First, the good news. Both houses of Congress overwhelmingly passed the greatest budget increase in history this past summer for the U.S. Department of Veterans Affairs. The Senate vote was 92-1. The House vote was 409-2.
The appropriations committees in both houses gave the budget a green light, and President Bush said he would sign it, even though the $87.7 billion total commitment exceeded his own request for VA by $3.6 billion.
Congress did pass a continuing resolution that allows VA to operate on the 2007 budget and they did add $2.9 billion.
This is good news. However, a clean appropriations bill would have been the right thing to do. The 2008 fiscal budget year began Oct. 1, and this historic VA budget still was tangled up in Washington, not yet signed, by Veterans Day.

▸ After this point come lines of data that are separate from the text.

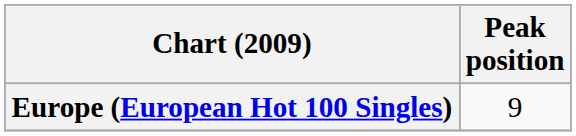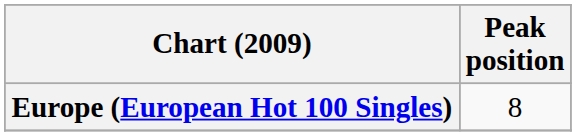Europe (European Hot 100 Singles) | Peak position: 9 -> 8
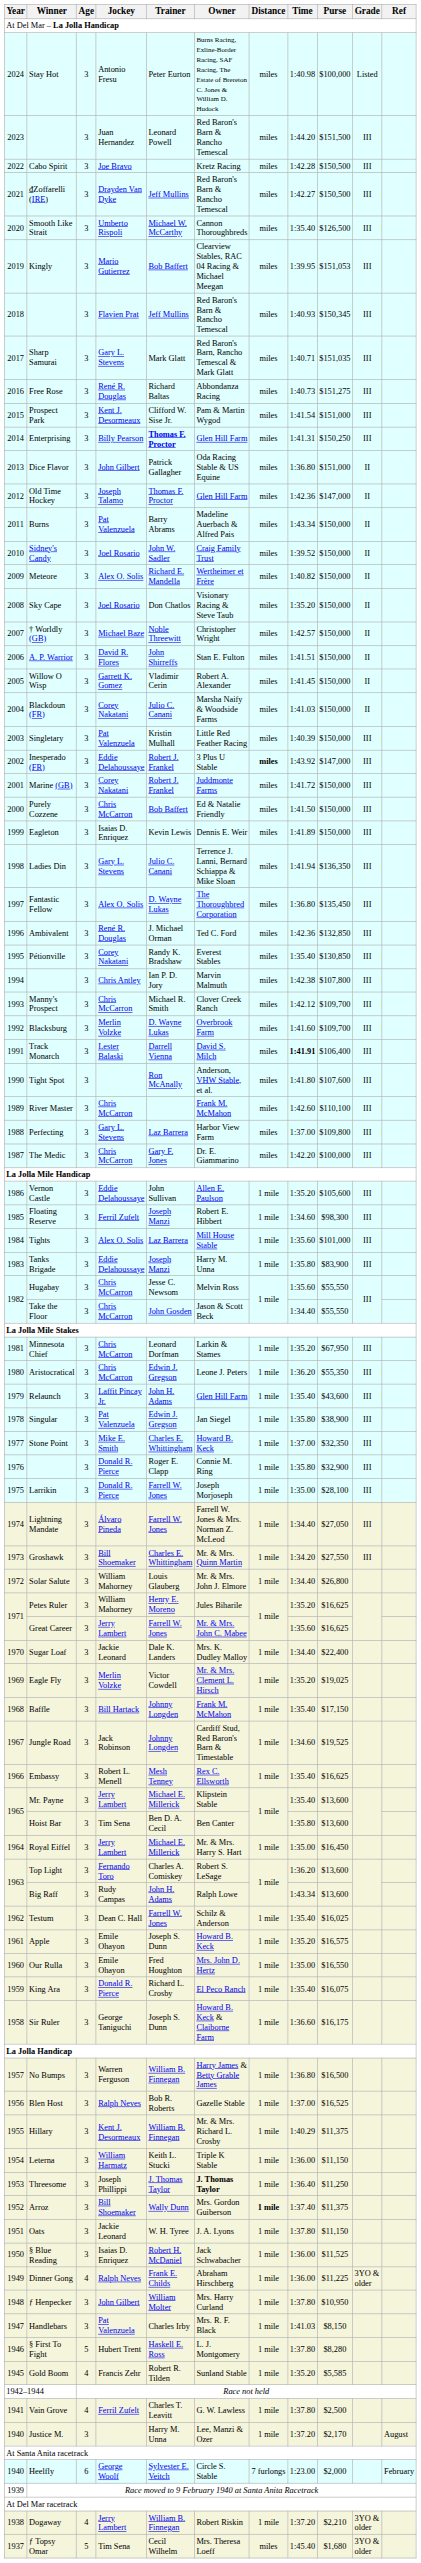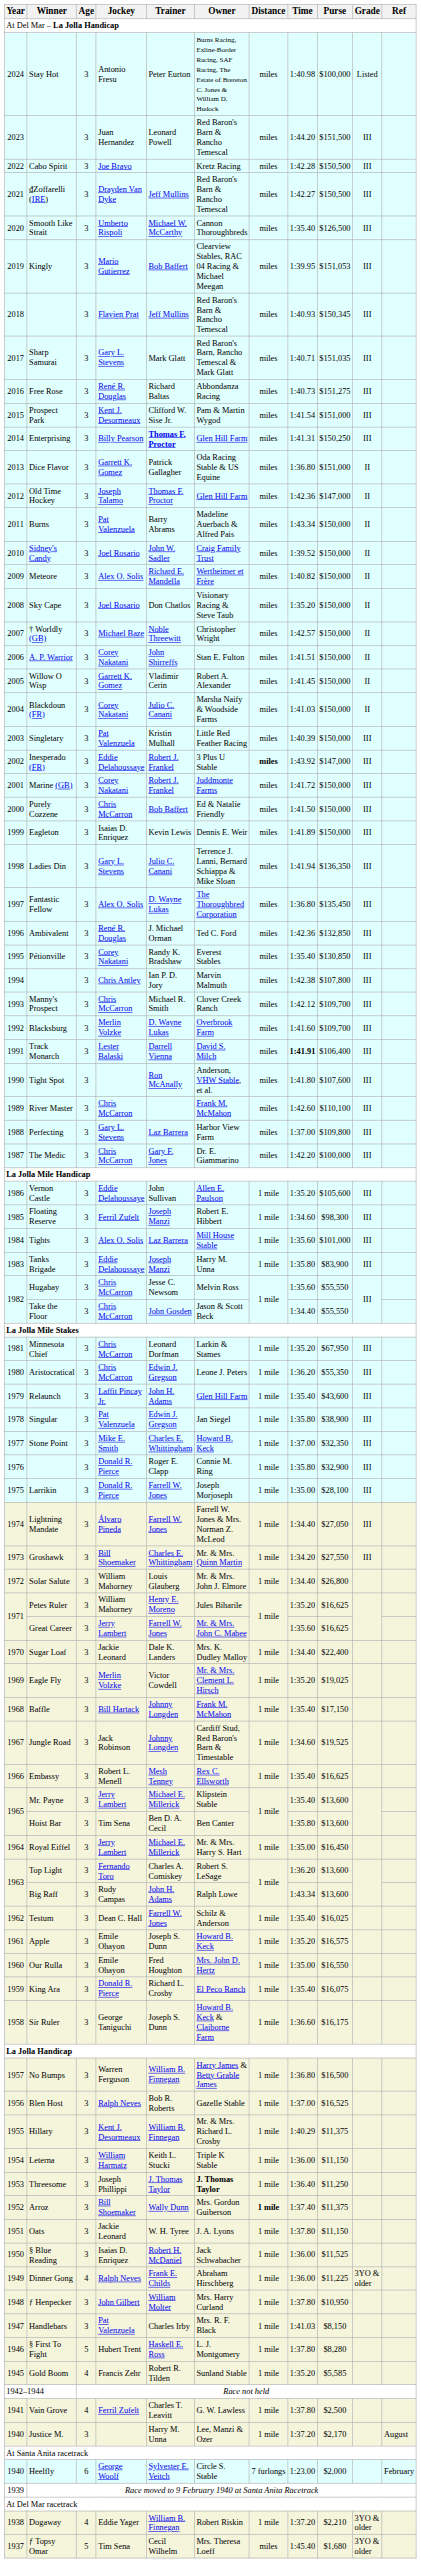Dice Flavor | Jockey: John Gilbert -> Garrett K. Gomez
A. P. Warrior | Jockey: David R. Flores -> Corey Nakatani
Dogaway | Jockey: Jerry Lambert -> Eddie Yager
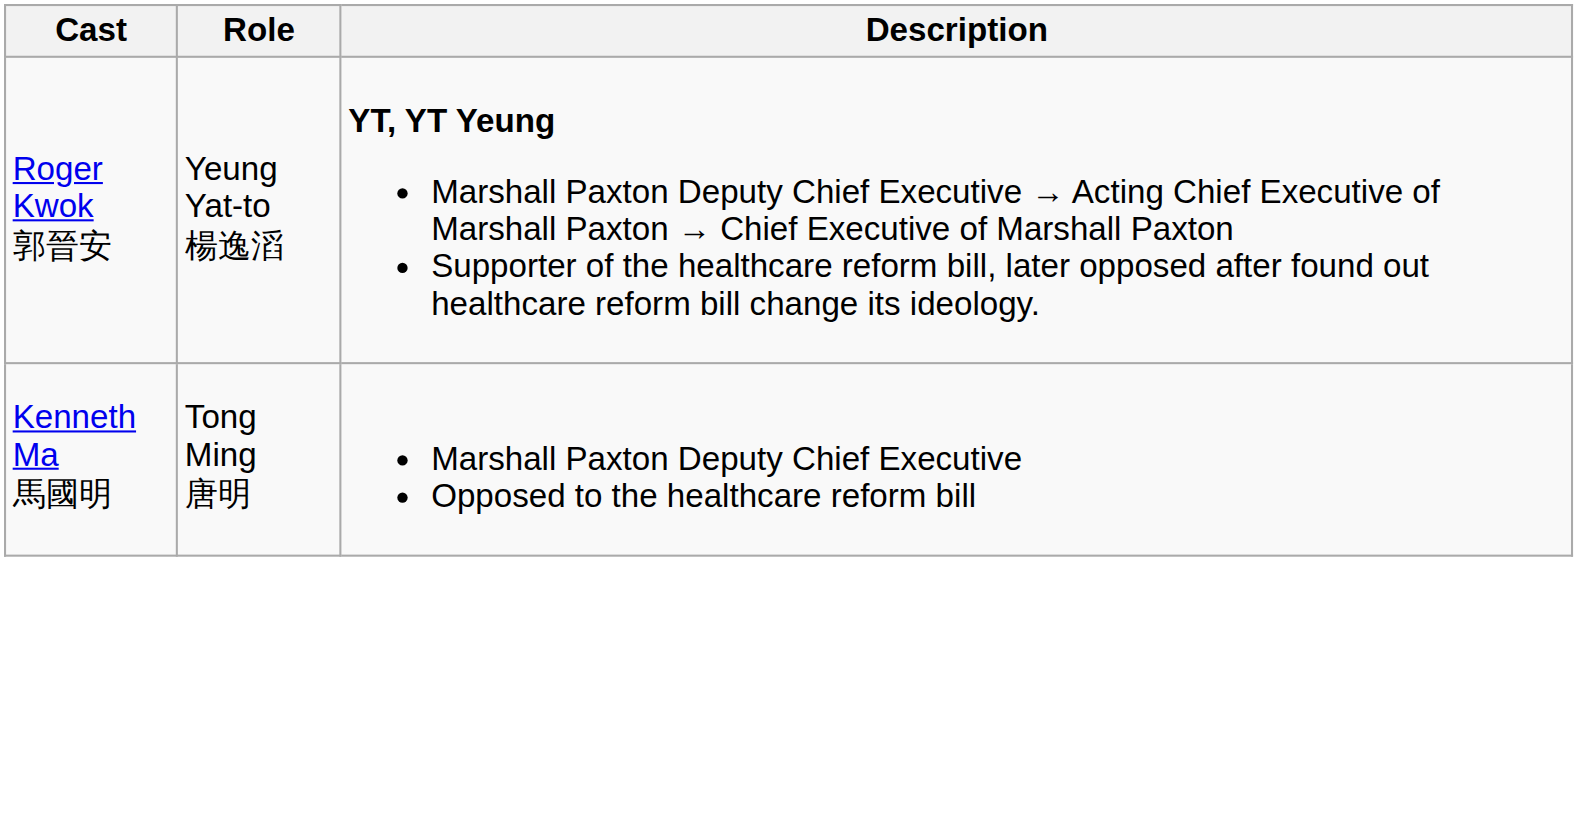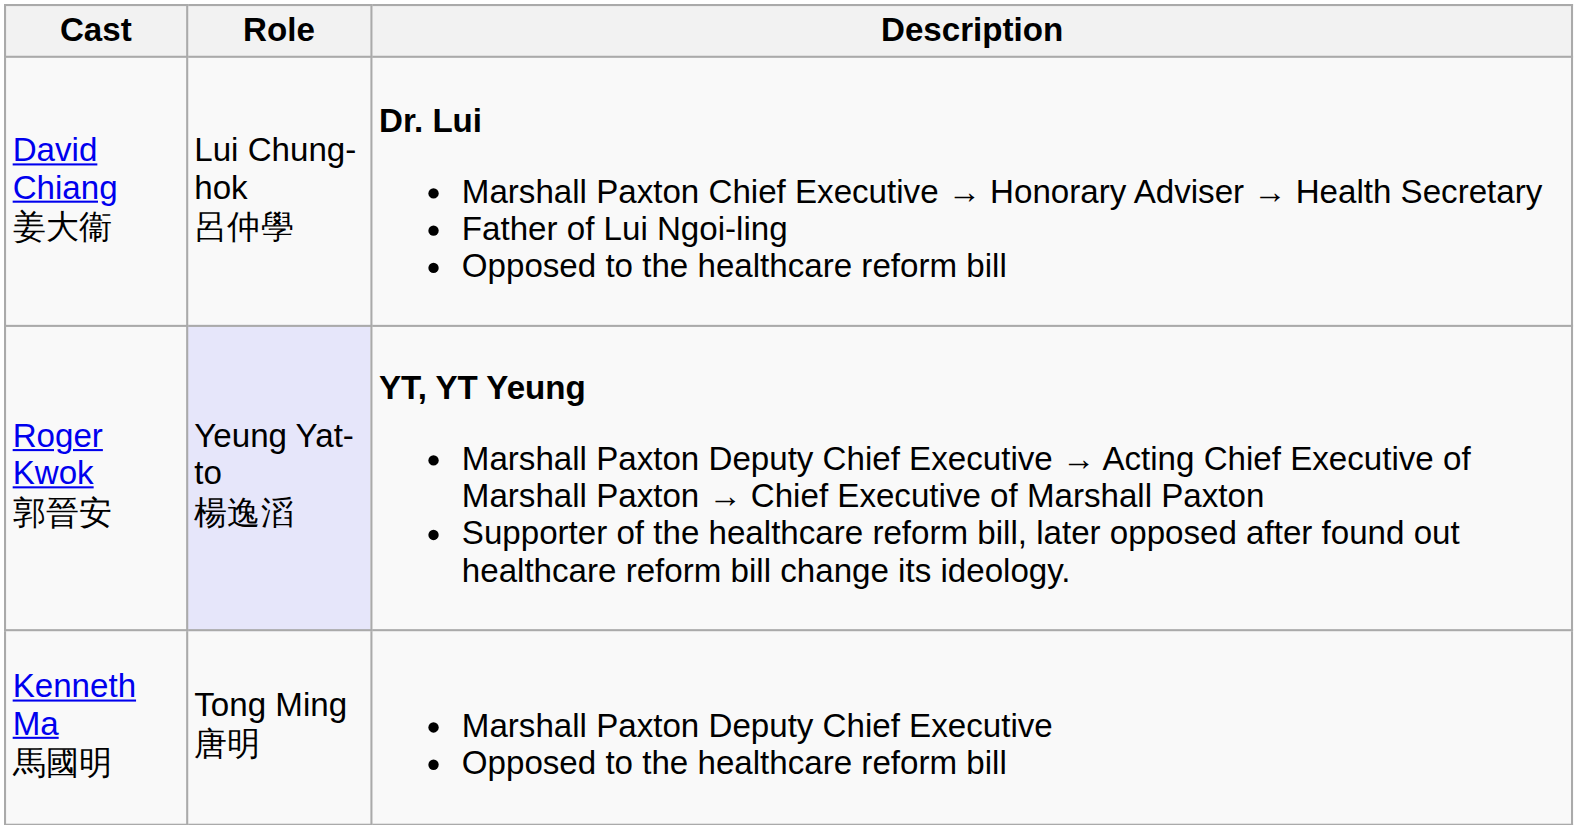+ row: David Chiang 姜大衞 | Lui Chung-hok 呂仲學 | Dr. Lui Marshall Paxton Chief Executive → Honorary Adviser → Health Secretary Father of Lui Ngoi-ling Opposed to the healthcare reform bill
Roger Kwok 郭晉安 | Role: no background -> lavender background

A top congressional leader personally promised me that the funding measure would be passed by then. But it wasn't. And so, as elected officials spoke of their legislative accomplishments before hometown veteran constituents, VA doctors, nurses, and administrators everywhere were once again trying to figure out how to treat a growing number of patients with a stagnant amount of resources.
Long awaited construction projects at VA hospitals remain tabled. Waiting times for appointments continue to expand. VA hospitals in over-burdened communities are turning away veterans and sending them elsewhere. Greatly needed mental health counselors are not yet hired. Undecided VA benefits claims continue to balloon, to nearly half a million. This is all because of the failure of Congress to pass the 2008 budget.
What's holding it up? Honestly, that's what the American Legion and veterans across this country would like to know. Since the VA budget breezed through Congress last summer, with a promise of support from the White House, there have been efforts to latch other unrelated spending measures to it, creating one big omnibus bill.
Why an omnibus bill? Because while Congress added the much needed $3.6 billion, the administration had said that the money needed to be offset from another appropriations bill.
In this questionable strategy, America's sick, disabled, and veterans who deserve benefits — from the "greatest generation" of World War II to the "newest greatest generation" of the global war on terrorism — would be asked to carry on their backs the financial burdens of other federal programs that have nothing to do with the ongoing cost of war, or with the debt a grateful nation owes to those who put their lives on the line for it.
This holdup must end now. The past-due VA appropriations bill for 2008 must be dislodged immediately, on its own, with nothing more clinging to its back than appreciation, respect, and dignity for the men and women our nation honored on Veterans Day.